Want to take control of your overeating disorder? Throw out your plan of hunting down the latest diet trend and buckle down to make some lifestyle changes to get you to where you want to be!
At Beacon we talk ourselves blue in the face about diets not working, about a lifestyle change instead of a diet mentality, about the harmful and unsuccessful outcomes of the diet rollercoaster. But what does that really mean?
Cue the New York Times, who published this boss article that clears this dilemma up a bit for us. The article talks all about resiliency and what makes someone more or less able to adjust, bounce back and thrive.
- Practice optimism
- Reframe their story and find silver linings
- Don’t personalize or catastrophize situations
- Can put things into perspective
- Practice being of service to others
- Practice self-care
- Stretch outside of their comfort zone
The difference between being on a diet and making a lifestyle change is this simple shift – a diet has an end point and allows for you to power through to the end. And inevitably, your old habits creep back in. It requires minimal resiliency and lots of will power.
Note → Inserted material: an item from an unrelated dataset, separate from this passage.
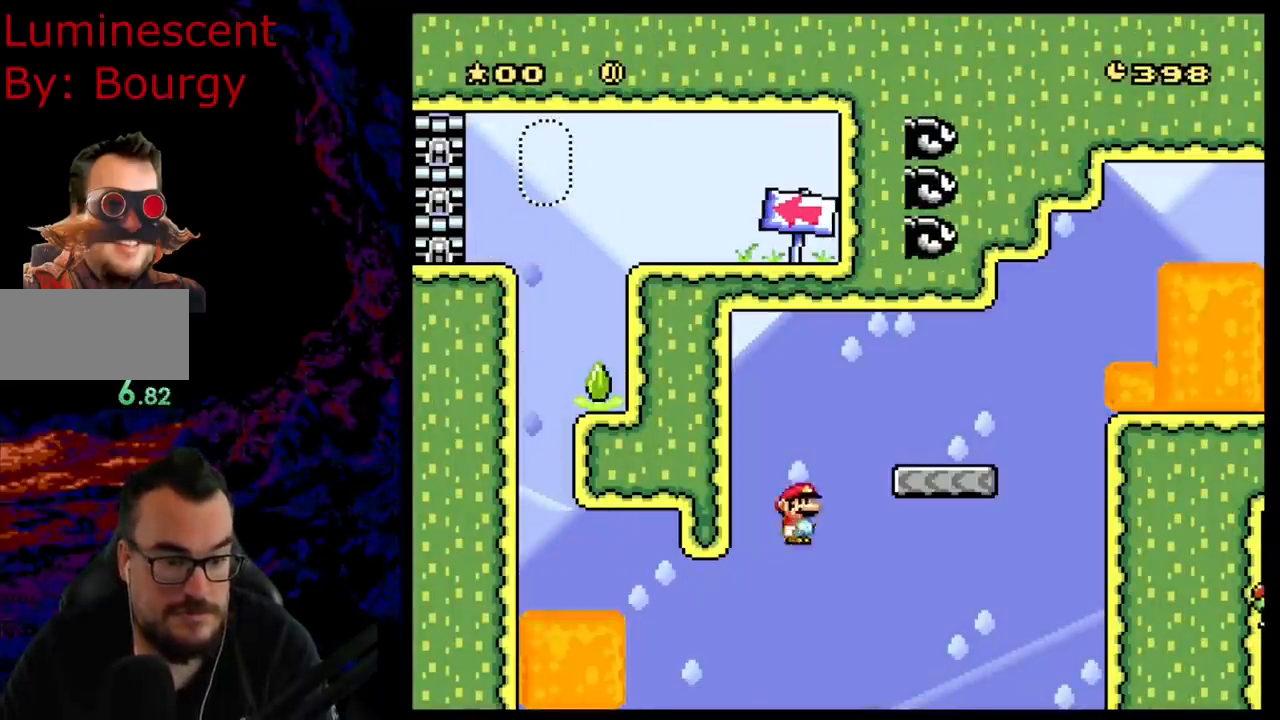
{"buttons": ["B", "Y", "DPAD_RIGHT"], "events": [[167, "B", "up"], [433, "B", "down"]]}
The road of recovery from overeating disorder is twisty and turny – it requires agility, flexibility and, wouldn’t you know it, resiliency As this article teaches us, lifestyle changes are paradigm switches require a shifting of your thoughts and beliefs. Not easy, but better – it allows for sustainability and relief from the demoralization and shame that is the key note of your diet’s end. Diets sound easier, and yet recovery and lifestyle change is where allllllll your freedom from overeating disorder lies.
Where’s your silver lining? The coolest thing about these beautifully researched resiliency traits are that these skills can be practiced, or as we say at Beacon, they are problems to be solved.
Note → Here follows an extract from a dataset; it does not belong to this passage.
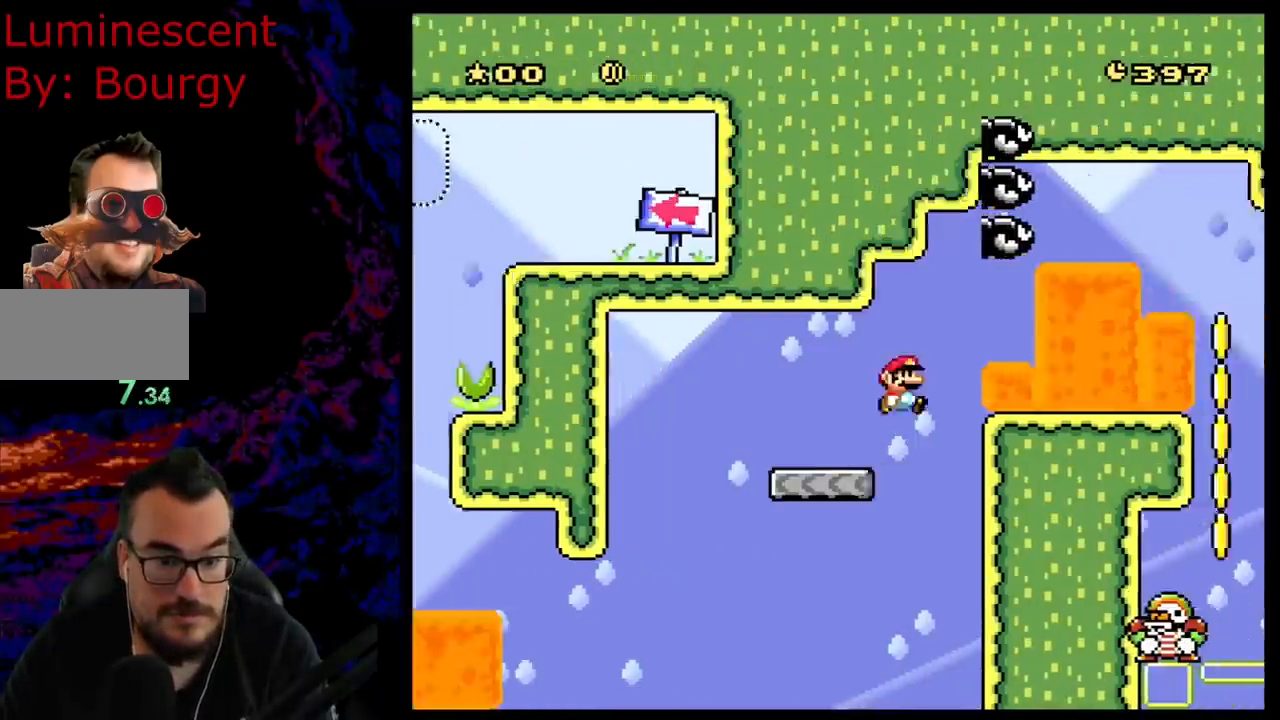
{"buttons": ["B", "Y", "DPAD_RIGHT"], "events": []}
Seems we need a shift in thinking, right? Good news: The journey of a thousand miles begins with one step. What can you do today to make yourself a more resilient person and strengthen your beautiful recovery? Can you start a gratitude list? Can you begin a nighttime self-care routine? Can you correct yourself when you start to catastrophize? Can you do something this week that makes you scared? Can you take a deep breath when it all feels super overwhelming? Something is always better than nothing, and something always leads to a little more something. Let’s get our resiliency party started!